Nigeria’s indigenous oil and gas company, SEPLAT came up against gusty headwinds in the half year ending June with ghastly consequences to top and bottom lines, which kept its share price on an horizontal trajectory until Friday when prices shot up.
The company’s less than inspiring financials should be a wake up call for a spirited and better performance in the next six months. Revenue of the oil company quoted on the Nigerian Stock Exchange (NSE) and the London Stock Exchange (LSE) had a setback up to a quarter of the 2019 half year revenue, dropping to N80.1 billion from N108.97 billion. First quarter sales were hit by disruptions to the global oil supply chain occasioned by the coronavirus pandemic. The company’s second quarter dipped along those lines, leading to the revenue challenge.
The company’s cost of sales almost grew by half in the period to N67.2 billion from N45.44 billion, hurting gross profit, which took a tumble of more than three quarters to N12.92 billion from N63.53 billion.
The company was also not able to hold down operating costs as they rose across board; admin expenses by 18.7 percent; Impairment losses on financial assets by 58.7 percent and Impairment losses on non-financial assets by a whopping 100 percent.

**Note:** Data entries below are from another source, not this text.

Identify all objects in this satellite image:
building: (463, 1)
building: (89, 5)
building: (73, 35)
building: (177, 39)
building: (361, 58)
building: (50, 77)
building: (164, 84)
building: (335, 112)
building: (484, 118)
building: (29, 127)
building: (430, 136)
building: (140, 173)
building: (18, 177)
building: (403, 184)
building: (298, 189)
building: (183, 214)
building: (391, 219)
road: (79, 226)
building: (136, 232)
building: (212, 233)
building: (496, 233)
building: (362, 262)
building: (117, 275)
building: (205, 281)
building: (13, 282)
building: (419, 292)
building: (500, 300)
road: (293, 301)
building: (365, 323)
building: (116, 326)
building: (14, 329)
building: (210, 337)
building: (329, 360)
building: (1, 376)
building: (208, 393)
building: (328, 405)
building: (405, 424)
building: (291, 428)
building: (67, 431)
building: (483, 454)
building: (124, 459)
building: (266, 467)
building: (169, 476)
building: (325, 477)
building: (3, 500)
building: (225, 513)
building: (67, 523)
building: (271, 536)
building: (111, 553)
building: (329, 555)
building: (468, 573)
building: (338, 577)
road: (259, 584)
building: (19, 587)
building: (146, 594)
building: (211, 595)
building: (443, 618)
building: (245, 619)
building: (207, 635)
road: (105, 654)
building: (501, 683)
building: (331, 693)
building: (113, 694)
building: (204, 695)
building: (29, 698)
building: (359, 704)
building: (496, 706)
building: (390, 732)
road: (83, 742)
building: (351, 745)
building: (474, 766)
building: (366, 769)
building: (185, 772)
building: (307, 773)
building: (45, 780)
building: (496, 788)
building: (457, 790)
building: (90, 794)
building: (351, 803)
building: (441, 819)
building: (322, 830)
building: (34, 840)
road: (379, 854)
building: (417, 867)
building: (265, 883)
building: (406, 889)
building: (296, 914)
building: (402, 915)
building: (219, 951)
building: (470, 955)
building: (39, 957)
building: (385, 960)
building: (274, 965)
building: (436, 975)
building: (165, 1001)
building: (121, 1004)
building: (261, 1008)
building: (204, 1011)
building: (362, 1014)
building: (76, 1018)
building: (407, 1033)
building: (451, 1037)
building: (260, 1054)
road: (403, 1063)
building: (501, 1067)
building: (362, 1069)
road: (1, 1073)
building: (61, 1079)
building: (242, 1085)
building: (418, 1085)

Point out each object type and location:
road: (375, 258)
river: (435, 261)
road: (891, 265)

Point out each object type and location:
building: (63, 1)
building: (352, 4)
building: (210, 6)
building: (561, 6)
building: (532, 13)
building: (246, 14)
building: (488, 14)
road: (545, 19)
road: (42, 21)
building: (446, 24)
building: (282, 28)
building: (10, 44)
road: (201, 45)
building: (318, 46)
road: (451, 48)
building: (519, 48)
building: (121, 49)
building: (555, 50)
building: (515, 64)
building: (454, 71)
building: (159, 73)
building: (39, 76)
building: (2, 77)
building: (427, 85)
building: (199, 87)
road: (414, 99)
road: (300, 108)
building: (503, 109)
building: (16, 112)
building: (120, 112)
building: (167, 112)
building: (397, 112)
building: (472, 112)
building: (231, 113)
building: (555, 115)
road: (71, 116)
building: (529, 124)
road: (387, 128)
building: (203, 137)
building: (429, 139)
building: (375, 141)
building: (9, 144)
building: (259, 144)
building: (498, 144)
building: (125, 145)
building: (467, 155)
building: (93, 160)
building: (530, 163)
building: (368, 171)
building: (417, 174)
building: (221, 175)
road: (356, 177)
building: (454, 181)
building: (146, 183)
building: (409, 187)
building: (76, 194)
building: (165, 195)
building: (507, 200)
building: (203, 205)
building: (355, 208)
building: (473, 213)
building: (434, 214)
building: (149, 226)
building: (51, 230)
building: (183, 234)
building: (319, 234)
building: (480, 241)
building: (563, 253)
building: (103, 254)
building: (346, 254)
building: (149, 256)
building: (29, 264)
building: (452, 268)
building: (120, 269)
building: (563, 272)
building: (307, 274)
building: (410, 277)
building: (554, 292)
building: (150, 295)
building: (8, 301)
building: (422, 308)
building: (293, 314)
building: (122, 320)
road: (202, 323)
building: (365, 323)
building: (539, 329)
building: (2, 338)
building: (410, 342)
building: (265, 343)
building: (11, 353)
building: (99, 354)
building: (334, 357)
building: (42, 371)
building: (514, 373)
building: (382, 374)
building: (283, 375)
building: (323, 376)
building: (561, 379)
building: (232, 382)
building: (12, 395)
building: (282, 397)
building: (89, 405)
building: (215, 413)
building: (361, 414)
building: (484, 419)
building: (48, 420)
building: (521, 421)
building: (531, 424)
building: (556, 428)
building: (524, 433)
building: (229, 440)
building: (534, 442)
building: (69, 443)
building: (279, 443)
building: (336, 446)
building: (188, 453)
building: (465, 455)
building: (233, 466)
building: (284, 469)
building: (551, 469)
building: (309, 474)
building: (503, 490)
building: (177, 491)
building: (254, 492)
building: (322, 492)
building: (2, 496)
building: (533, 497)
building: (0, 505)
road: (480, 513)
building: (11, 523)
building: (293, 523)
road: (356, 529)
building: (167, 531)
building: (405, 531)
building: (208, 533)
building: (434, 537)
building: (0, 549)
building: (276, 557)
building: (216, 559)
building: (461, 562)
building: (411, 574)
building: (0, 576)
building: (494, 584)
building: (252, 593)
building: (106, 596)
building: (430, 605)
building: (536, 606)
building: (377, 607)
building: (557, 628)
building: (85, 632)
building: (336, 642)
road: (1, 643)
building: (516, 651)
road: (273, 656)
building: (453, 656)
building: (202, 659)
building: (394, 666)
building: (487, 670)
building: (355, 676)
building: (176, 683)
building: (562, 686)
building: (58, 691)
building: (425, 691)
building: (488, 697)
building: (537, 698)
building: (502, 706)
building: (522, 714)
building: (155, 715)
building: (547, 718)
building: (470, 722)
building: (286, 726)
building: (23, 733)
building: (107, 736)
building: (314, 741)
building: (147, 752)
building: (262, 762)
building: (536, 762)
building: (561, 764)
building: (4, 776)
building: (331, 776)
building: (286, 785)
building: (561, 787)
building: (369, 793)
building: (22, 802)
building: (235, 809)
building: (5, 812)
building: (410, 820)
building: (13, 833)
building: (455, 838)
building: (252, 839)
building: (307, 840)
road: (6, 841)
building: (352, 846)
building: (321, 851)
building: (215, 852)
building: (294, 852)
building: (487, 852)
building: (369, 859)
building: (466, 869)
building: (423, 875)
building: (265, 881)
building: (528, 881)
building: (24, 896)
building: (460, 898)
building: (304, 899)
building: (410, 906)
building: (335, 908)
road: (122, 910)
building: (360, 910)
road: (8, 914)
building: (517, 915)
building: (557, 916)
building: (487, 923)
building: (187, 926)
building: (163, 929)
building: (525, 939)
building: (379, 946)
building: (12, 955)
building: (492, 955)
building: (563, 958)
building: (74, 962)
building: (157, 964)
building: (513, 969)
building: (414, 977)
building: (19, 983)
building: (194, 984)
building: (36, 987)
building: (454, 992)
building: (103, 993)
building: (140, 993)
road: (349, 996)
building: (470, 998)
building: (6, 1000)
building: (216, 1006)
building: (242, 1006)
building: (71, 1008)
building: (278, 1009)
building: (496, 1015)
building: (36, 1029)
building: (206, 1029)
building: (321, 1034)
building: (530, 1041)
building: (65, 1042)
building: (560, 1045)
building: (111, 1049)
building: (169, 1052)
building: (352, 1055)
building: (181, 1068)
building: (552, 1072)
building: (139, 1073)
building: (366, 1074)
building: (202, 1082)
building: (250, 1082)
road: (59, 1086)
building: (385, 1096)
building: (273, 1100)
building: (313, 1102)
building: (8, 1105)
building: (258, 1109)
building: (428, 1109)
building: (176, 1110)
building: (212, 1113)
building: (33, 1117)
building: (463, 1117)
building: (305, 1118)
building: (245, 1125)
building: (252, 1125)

Rising operating and finance costs pushed up operating loss to negative N38.7 billion from N42.68 billion. As a result, operating margin sank to a negative 48.3 percent from N39.2 percent. Net finance cost was up 105 percent to N11.94 billion from N5.8 billion to set up pretax losses of N49.84 billion from gains of N36.96 billion. This caused pretax margin to yield to gravity, sinking by a negative 62.2 percent from 34 percent.
Net profit responded by taking a fall to negative N37.78 billion from N37.5 billion with a consequent drop in net profit margin to a negative 47.2 percent from 34.4 percent.
But the SEPLAT share price was up Friday 4th of August to N400 from N385, rising by N15, seemingly against the run of play. Rebounding oil price, now at $46, could be a reason for the company’s stock leading the gainers table on that day. If oil price continues to trace that path, not only will the company stocks rise, its financial position will be strengthened.
Commenting on the company performance, former CEO, Austin Avuru, said, “Seplat has delivered a robust performance despite the unprecedented crises we have experienced since March. Our continued resilience is possible as a result of our financial strength, our careful management of risk and our prudent approach to capital allocation. Unlike many in our industry, we were able to protect our 2019 dividend and increase our capital investment to ensure continued growth.
“Our oil hedging strategy and gas revenues continue to protect the business from price volatility, we are achieving substantial cost reductions from our suppliers and are managing our own costs even more carefully in this challenging period. Thanks to the excellent relationships we have with our Government partners and supply chain, our NPDC receivables have fallen and we are managing our payments equitably. The cash position is also robust because our careful management of debt has ensured that the majority of obligations mature in 2022 and 2023. We are operating within our covenants on all our lines of debt. “
It now behooves new CEO, Roger Brown, to up the ante and improve H2 performance to, at the least, maintain shareholders’ value. He began that race on August 1.
Brown is expected to lead SEPLAT in her latest aspirations following the retirement of Austin Avuru on July 31, 2020 after 10 years.
Brown joined SEPLAT in 2013 as the CFO and played a key role in the successful dual listing of the Company in 2014 on both the London and Nigerian Stock Exchanges. Similarly, since joining SEPLAT, he has played significant roles in various asset acquisitions by the Company.
Brown played critical roles in the company’s successful landmark deals, Initial Public Offering (IPO) and financial structure of debt and acquisitions, as well as increased returns to shareholders. He is very familiar with the local and global business environments and institutions. As the new CEO, he is expected to work towards fortifying this record.
Brown brings to the CEO role, a deep knowledge of the Company in his over 6 years as the CFO and a member of the Board. He has strong financial, commercial and Mergers and Acquisition (M&A) experience as well as proven people skills which will be an asset as the Company embarks on the next phase of its growth plan. One area of priority for SEPLAT is to ensure that liquidity and cash flow of the company remains strong and that the company’s balance sheet maintains its resilience and robustness.